=== Begin Enclosure ===

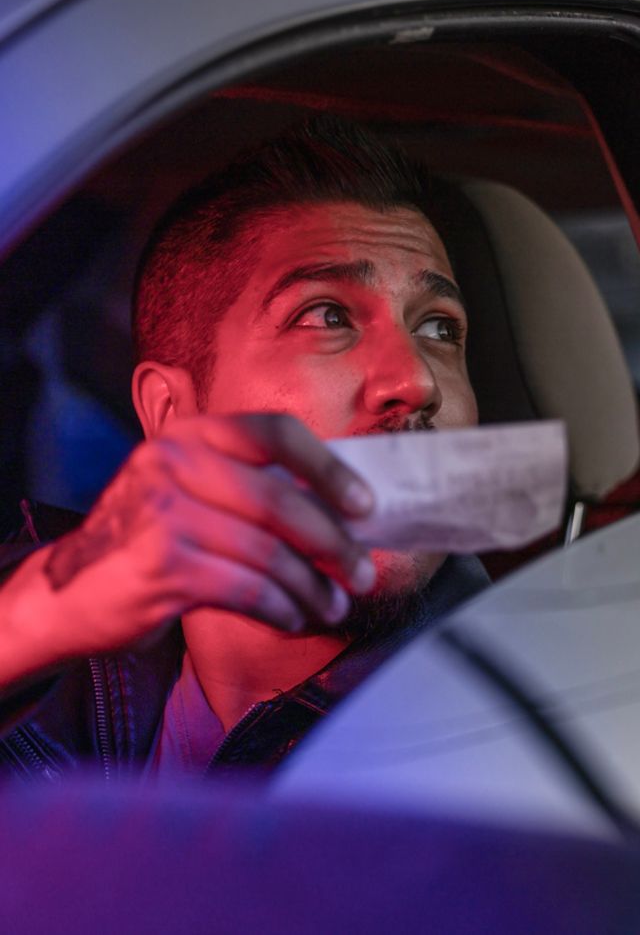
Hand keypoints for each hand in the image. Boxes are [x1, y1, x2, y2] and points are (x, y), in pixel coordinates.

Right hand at [2, 414, 375, 677]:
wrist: (66, 590)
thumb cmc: (142, 540)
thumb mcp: (185, 490)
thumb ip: (244, 486)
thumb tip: (335, 510)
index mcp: (189, 435)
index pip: (275, 432)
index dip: (328, 468)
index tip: (364, 504)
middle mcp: (173, 463)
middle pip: (279, 501)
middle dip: (333, 543)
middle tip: (361, 572)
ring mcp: (165, 514)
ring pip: (268, 553)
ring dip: (313, 587)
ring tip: (333, 605)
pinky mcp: (163, 567)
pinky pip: (247, 589)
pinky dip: (281, 609)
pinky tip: (292, 618)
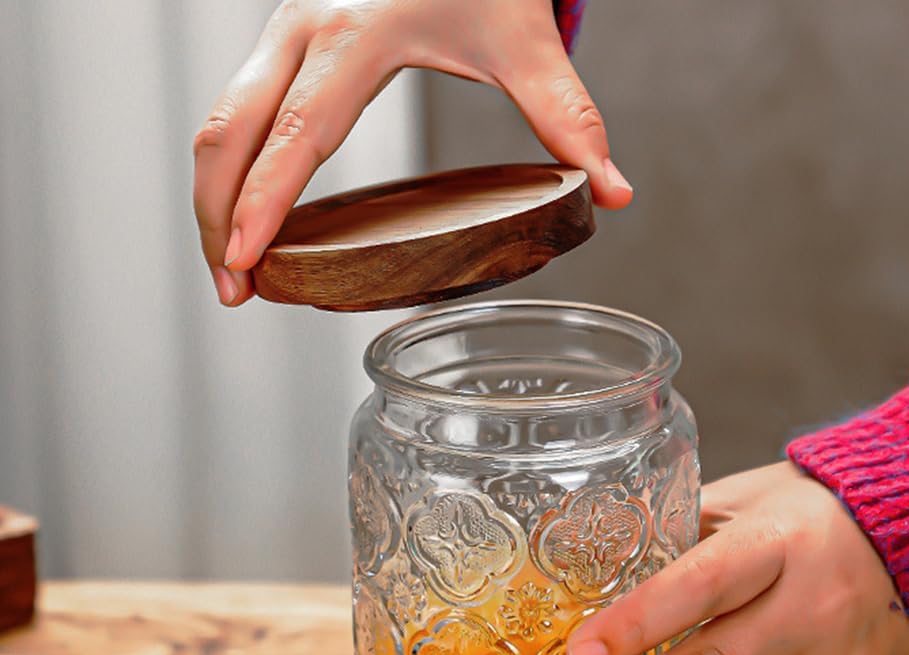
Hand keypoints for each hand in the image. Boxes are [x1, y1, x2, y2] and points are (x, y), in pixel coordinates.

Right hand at [193, 0, 631, 306]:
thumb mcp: (524, 37)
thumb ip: (568, 117)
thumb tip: (614, 193)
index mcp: (357, 34)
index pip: (297, 132)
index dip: (265, 202)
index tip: (246, 261)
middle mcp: (303, 27)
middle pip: (230, 130)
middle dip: (217, 216)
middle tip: (230, 291)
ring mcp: (284, 31)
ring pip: (220, 120)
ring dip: (213, 197)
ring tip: (233, 272)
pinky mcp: (284, 42)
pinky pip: (236, 111)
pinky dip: (230, 170)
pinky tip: (246, 216)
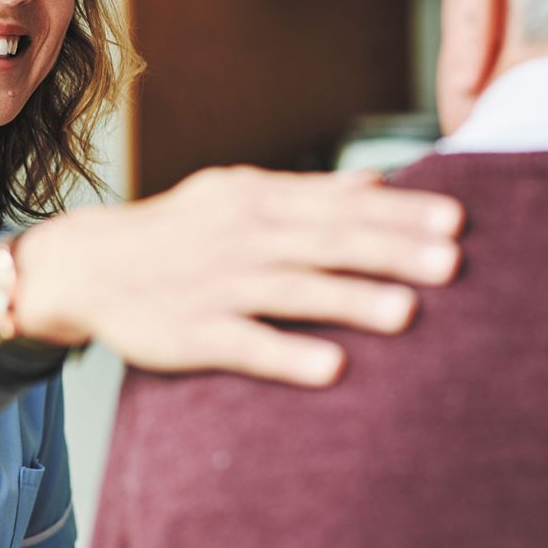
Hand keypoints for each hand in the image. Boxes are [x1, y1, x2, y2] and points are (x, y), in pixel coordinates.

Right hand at [12, 165, 462, 385]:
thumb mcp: (237, 193)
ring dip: (349, 299)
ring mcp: (215, 284)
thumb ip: (309, 190)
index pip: (337, 203)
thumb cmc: (179, 228)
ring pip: (291, 290)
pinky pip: (244, 342)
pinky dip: (286, 353)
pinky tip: (332, 367)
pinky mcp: (191, 332)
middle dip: (390, 250)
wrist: (91, 263)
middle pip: (324, 242)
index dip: (398, 213)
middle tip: (452, 262)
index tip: (455, 221)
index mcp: (256, 199)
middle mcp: (240, 237)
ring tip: (408, 311)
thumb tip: (378, 180)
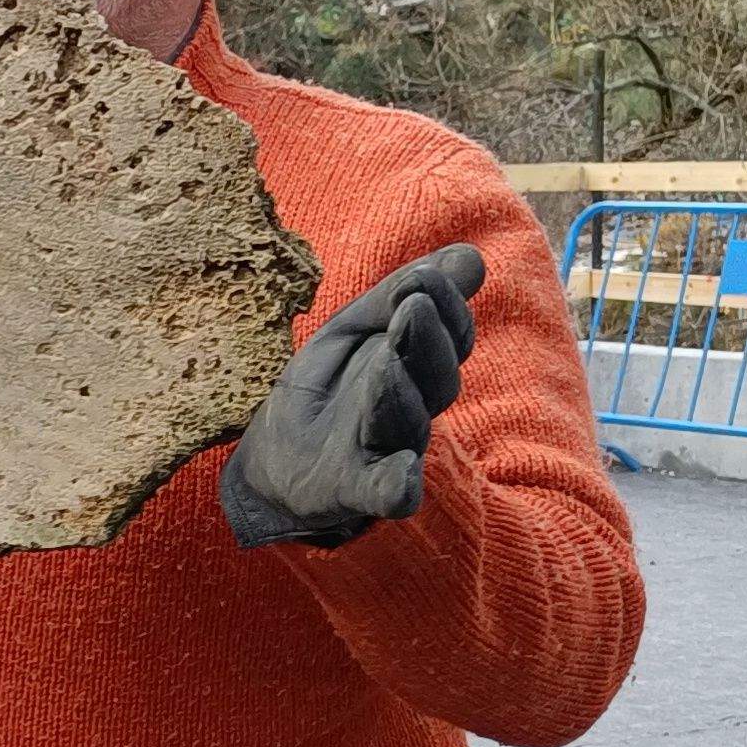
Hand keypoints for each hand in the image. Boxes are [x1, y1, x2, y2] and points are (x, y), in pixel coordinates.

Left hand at [220, 245, 486, 547]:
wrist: (275, 459)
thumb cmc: (329, 388)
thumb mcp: (354, 331)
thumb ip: (401, 295)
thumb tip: (471, 254)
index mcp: (415, 369)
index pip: (448, 340)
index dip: (447, 311)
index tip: (432, 277)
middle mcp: (411, 409)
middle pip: (436, 380)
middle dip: (427, 343)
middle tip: (414, 308)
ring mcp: (386, 449)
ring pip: (409, 424)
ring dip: (401, 393)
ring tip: (389, 363)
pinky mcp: (357, 488)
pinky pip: (388, 491)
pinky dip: (398, 486)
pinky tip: (404, 478)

=== End Enclosure ===

# WHAT THIS TASK INVOLVES
Retype the data exactly; images stay out.

# TASK SOLUTION
Hand keypoints for each hand in the image. Boxes are [x1, y1, x2, y2] and points are (x, y), in pixel coordinates.

Right hand at [2, 414, 375, 677]:
wrist: (66, 590)
thumb cmc: (142, 540)
thumb mcp: (185, 490)
thumb ip: (244, 486)
thumb tip: (335, 510)
index mcp: (189, 435)
index pip: (275, 432)
index dip: (328, 468)
index tip: (364, 504)
middle mcp: (173, 463)
middle pip: (279, 501)
middle dip: (333, 543)
middle tip: (361, 572)
ring mcp: (165, 514)
ring pip: (268, 553)
ring dip: (313, 587)
ring tip: (333, 605)
pinky mcp: (163, 567)
pinky pip: (247, 589)
pinky dip: (281, 609)
pinky tip: (292, 618)
Hand keypoints for each hand in the image. Boxes are [x1, y1, x2, y2] and points are (x, y), in pixel coordinates.

Right hand at [193, 0, 631, 306]:
thumb mcp: (524, 37)
thumb ip: (568, 117)
thumb tip: (614, 193)
index mcp: (357, 34)
index pip: (297, 132)
index dip: (265, 202)
index tip: (246, 261)
middle mcp: (303, 27)
middle pip: (230, 130)
middle dip: (217, 216)
middle tip: (230, 291)
ring mcp: (284, 31)
ring pip: (220, 120)
ring dip: (213, 197)
ring tip: (233, 272)
pinky mcp: (284, 42)
pinky pip: (236, 111)
pinky dip: (230, 170)
pinky tip: (246, 216)
Hand keypoints for each hand in the image. Boxes are [x1, y1, x2, y2] and points are (x, y), in pixel coordinates.

Right hand at [12, 165, 462, 385]:
thumb mcp: (237, 193)
ring dip: (349, 299)
ring mcp: (215, 284)
thumb ip: (309, 190)
index pip: (337, 203)
thumb cmc: (179, 228)
ring pip: (291, 290)
pinky pip: (244, 342)
pinky dip: (286, 353)
pinky tip: (332, 367)
pinky mcp: (191, 332)
middle dip: (390, 250)
wrist: (91, 263)
middle pip: (324, 242)
index dip: (398, 213)
middle tip: (452, 262)
index tip: (455, 221)
index mcp: (256, 199)
middle mcp: (240, 237)
ring tip: (408, 311)
thumb tip: (378, 180)
Hand keypoints for each hand in the image. Boxes are [x1, y1, x2, y2] and points are (x, y), in pixel coordinates.

Left hand at [220, 245, 486, 547]:
wrist: (275, 459)
thumb cmc: (329, 388)
thumb mcp: (354, 331)
thumb ip: (401, 295)
thumb tip: (471, 254)
index mcp: (415, 369)
index pip: (448, 340)
index dip: (447, 311)
index tip: (432, 277)
middle mcp: (411, 409)
middle pip: (436, 380)
middle dip: (427, 343)
middle tip: (414, 308)
ring mcp: (386, 449)
ring pip: (409, 424)
ring dip: (401, 393)
ring tip: (389, 363)
pinky mcp: (357, 488)
pinky pip: (388, 491)
pinky dip: (398, 486)
pinky tip: (404, 478)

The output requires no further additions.